(Page-level text extractions)
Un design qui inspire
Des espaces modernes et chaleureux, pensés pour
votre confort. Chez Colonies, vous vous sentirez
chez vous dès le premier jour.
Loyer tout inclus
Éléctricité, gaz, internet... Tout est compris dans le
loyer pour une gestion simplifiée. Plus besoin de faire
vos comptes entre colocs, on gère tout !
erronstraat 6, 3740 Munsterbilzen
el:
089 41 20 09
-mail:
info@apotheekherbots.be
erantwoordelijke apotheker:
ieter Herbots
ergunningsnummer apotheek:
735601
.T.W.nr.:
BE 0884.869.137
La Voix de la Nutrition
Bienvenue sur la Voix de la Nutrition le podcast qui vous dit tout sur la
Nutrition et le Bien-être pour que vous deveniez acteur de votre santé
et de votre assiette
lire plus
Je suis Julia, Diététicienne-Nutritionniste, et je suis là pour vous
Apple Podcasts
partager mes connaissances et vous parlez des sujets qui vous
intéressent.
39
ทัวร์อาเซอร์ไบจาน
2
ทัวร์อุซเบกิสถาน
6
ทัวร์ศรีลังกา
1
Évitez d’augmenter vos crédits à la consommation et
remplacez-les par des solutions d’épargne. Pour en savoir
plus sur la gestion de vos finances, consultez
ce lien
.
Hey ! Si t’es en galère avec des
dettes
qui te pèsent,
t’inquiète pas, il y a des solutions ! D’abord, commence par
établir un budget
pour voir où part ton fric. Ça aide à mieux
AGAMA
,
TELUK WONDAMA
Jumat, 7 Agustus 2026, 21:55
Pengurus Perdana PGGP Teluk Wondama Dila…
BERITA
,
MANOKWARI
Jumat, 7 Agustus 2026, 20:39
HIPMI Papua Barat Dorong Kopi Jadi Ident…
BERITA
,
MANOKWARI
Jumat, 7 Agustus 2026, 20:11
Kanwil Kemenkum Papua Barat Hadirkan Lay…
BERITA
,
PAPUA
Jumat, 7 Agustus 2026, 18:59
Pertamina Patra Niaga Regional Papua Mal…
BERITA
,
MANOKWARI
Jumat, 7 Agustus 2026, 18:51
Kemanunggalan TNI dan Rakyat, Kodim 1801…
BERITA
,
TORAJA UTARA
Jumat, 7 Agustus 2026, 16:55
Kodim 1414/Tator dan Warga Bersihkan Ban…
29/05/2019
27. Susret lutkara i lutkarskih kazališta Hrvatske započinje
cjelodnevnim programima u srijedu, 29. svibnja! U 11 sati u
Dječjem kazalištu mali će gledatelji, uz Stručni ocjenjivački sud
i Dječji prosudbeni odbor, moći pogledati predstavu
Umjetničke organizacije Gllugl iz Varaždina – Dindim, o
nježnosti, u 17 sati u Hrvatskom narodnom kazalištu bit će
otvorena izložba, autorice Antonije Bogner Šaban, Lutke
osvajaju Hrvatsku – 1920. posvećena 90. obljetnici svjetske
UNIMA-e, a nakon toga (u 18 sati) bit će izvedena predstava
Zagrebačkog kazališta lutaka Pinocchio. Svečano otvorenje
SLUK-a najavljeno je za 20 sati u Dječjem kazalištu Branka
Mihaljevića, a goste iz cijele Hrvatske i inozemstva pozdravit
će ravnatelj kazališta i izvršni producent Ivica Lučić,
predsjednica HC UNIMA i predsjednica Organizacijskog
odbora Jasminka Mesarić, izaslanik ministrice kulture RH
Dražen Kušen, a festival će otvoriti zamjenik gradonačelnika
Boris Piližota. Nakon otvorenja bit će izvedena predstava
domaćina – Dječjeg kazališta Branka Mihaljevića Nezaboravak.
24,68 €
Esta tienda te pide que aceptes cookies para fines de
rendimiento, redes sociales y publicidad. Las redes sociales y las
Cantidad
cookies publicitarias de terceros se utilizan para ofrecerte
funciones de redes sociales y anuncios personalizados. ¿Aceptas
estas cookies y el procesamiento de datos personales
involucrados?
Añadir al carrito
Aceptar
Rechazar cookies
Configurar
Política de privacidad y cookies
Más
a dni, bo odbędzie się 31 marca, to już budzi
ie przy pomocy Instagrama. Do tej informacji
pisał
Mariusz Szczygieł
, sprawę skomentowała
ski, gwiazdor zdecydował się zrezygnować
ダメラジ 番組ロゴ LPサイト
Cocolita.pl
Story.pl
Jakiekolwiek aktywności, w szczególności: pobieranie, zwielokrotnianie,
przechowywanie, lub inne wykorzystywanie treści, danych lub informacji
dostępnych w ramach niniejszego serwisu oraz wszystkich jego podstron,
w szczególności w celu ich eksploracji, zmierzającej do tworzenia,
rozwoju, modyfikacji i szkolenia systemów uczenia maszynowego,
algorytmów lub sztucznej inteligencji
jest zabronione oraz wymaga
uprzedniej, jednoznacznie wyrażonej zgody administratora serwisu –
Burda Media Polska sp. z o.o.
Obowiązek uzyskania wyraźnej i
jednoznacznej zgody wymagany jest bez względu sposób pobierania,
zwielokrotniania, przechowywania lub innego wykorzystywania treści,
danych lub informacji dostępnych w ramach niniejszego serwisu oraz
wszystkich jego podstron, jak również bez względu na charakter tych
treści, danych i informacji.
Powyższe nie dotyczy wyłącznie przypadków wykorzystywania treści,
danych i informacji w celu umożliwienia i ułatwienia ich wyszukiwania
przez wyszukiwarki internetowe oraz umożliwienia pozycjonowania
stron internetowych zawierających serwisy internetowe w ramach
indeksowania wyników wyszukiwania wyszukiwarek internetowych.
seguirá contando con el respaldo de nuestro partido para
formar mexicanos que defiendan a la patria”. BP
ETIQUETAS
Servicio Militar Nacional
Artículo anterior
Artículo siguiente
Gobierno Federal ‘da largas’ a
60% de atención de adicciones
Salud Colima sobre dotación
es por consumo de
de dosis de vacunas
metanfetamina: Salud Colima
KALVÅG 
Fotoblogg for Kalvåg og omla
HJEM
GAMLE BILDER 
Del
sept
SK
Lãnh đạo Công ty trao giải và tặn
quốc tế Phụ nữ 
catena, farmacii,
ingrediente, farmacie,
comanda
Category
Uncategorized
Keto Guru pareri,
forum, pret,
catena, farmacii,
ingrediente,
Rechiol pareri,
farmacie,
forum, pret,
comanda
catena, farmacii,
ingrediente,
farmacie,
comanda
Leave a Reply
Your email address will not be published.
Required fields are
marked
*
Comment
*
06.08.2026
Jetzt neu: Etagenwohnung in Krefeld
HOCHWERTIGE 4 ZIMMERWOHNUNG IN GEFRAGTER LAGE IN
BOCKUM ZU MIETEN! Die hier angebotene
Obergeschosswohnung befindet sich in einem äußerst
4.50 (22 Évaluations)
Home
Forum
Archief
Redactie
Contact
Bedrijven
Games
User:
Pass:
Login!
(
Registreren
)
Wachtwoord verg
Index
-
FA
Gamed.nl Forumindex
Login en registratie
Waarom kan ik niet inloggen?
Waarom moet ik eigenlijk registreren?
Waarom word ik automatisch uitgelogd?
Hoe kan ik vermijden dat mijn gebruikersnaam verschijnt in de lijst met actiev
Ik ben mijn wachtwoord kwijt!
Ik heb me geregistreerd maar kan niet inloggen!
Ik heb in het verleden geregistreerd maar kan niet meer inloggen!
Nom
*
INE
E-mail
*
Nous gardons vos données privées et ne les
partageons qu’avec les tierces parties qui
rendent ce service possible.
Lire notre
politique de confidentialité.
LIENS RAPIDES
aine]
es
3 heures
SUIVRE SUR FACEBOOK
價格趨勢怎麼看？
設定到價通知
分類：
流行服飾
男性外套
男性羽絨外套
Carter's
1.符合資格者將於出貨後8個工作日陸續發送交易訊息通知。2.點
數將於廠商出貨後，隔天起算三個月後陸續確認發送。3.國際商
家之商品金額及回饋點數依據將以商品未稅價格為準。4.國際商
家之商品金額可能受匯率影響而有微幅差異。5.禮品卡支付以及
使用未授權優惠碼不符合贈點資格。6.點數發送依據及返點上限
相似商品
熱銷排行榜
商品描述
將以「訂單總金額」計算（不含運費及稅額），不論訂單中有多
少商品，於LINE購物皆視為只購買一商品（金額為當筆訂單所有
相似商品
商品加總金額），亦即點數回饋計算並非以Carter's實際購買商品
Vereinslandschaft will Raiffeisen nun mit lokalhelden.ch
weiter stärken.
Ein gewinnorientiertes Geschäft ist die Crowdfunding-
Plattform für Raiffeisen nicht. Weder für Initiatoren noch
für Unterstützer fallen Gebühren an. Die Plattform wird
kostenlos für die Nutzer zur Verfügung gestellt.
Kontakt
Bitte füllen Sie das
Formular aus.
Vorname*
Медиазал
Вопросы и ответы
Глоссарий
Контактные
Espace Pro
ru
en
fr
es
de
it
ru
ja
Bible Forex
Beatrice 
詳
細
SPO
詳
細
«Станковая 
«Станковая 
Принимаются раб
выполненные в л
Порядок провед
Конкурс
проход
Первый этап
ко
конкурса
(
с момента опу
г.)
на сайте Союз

• Task prompt
Convert the lines of the listing above, from the first line through the line containing "info@apotheekherbots.be", inclusive, into a JSON list of strings, one string per line, leaving out any blank lines.

• Answer area
[
  "Un design qui inspire",
  "Des espaces modernes et chaleureux, pensés pour",
  "votre confort. Chez Colonies, vous vous sentirez",
  "chez vous dès le premier jour.",
  "Loyer tout inclus",
  "Éléctricité, gaz, internet... Tout est compris dans le",
  "loyer pour une gestion simplifiée. Plus besoin de faire",
  "vos comptes entre colocs, on gère tout !",
  "erronstraat 6, 3740 Munsterbilzen",
  "el:",
  "089 41 20 09",
  "-mail:",
  "info@apotheekherbots.be"
]